Additional Key Developments

  • Labor Department – A report by the Government Accountability Office (GAO) – the investigative arm of Congress – concluded that the Biden Administration is not violating any federal law by allowing acting Labor Secretary Julie Su to serve indefinitely despite her stalled Senate nomination.
  • House Republicans & ESGRepublicans on the House Education and the Workforce Committee introduced four bills that together would ensure financial institutions are focused on maximizing returns in retirement plans rather than on ESG factors.
  • China – Key developments include:
    • James Lankford (R-Okla.) introduced a bill entitled “The Deterring Escalation Through Economic Retaliation Act” which outlines conditions for the U.S. to revoke China’s Permanent Normal Trade Relations (PNTR) status in the event of a Chinese invasion or territorial violation of Taiwan. Sen. Lankford believes that the bill will act as a deterrent for invasion. Suspending China’s PNTR has been discussed among Members of Congress recently with other bills, including a provision for human rights violations.

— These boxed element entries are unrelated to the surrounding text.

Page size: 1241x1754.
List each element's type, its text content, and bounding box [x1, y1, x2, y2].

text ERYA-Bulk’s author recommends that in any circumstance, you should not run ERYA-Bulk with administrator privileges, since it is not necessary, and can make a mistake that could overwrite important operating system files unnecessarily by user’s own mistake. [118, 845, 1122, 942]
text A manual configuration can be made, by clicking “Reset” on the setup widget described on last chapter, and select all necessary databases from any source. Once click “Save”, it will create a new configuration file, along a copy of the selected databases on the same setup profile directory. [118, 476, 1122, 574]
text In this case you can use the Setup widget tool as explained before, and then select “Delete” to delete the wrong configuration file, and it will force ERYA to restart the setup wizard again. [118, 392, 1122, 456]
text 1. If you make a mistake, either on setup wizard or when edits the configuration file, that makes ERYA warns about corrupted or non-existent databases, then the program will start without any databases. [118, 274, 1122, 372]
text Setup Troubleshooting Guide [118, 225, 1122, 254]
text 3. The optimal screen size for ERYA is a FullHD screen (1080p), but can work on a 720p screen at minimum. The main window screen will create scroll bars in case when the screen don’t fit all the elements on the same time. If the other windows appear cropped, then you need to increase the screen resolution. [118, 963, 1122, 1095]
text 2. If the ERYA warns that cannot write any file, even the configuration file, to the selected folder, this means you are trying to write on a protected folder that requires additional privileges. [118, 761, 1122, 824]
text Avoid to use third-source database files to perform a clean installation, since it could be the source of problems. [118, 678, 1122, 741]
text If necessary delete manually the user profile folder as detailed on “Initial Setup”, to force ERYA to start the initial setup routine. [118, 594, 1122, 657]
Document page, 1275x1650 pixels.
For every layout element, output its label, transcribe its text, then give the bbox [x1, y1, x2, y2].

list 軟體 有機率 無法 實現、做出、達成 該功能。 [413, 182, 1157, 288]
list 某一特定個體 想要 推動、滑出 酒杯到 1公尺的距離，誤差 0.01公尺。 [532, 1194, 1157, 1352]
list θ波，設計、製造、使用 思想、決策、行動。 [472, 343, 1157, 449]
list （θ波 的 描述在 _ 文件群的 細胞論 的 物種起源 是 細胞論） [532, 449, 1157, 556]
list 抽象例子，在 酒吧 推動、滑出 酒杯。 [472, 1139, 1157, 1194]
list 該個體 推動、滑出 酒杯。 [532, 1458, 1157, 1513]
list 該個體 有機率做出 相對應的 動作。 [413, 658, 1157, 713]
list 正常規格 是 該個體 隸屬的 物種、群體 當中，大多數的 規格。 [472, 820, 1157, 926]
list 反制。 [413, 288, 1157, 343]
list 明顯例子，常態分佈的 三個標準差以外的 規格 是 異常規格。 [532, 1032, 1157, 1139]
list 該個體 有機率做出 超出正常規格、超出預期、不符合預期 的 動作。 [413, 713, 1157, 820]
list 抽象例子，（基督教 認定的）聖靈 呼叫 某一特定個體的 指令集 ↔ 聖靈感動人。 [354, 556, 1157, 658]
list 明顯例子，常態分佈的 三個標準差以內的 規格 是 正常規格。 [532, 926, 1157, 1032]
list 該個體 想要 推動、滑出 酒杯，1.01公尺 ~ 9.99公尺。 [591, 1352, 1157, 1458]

    • At a field hearing in New York City, the House Select Committee on the Chinese Communist Party asked witnesses on how best to craft restrictions to decrease U.S. investment in China. Among those who appeared was former SEC Chairman Jay Clayton, who suggested that Congress create a pilot program that would require companies with substantial risk exposure in China to disclose their risk scenario planning. “…I would at least consider a pilot program for very large companies disclosing the China-specific risks and what type of scenario planning they have done in the event of an abrupt decoupling.” Clayton suggested that companies with market capitalization risk of $50 billion or more, or annual revenues from China of $10 billion or more be subject to such a program.
    • The Commerce Department issued the final rule implementing the national security guardrails of the CHIPS and Science Act. One guideline prohibits companies from “expanding material semiconductor manufacturing capacity in foreign countries of concern,” such as China and Russia, for 10 years.
    • Due diligence companies and professional-services firms should weigh the risks of operating in China, the Biden Administration said in an advisory that highlighted the continuing rift between the two countries as the U.S. cracks down on goods from China’s Xinjiang region that it says are linked to forced labor. The State Department was joined by the Treasury Department, Commerce Department, Labor Department, Department of Homeland Security, and Office of the U.S. Trade Representative in publishing the advisory.
    • A visit by President Xi to the U.S. for the Asia-Pacific Economic Cooperation (APEC) in November and a meeting with President Biden is looking increasingly likely, based on the continued high-level communication between the two governments.
    • A group of Senators, including Agriculture Chairwoman Debbie Stabenow (D-Mich.) are calling for the inclusion of a provision in the upcoming Farm Bill to better track, and in some instances restrict, foreign ownership of farmland. Sens. Stabenow, Chuck Grassley (R-Iowa), Joni Ernst (R-Iowa), and Jon Tester (D-Mont.), support The Food Security is National Security Act, which would put the Secretaries of Agriculture and Health and Human Services on the Committee on Foreign Investment in the U.S. (CFIUS) and direct the Committee to include food systems in the consideration of national security. This issue has been raised frequently by Republicans and Democrats expressing concern about Chinese ownership of farmland, especially near U.S. military bases.
    • The U.S. is expected to indefinitely extend a waiver to South Korea chip manufacturers Samsung Electronics and SK Hynix, allowing them to bypass license requirements when importing U.S. chip equipment into China for use in their facilities. The Commerce Department has specified to the companies which equipment could be used in China and is expected to make a general announcement on this topic in the coming days.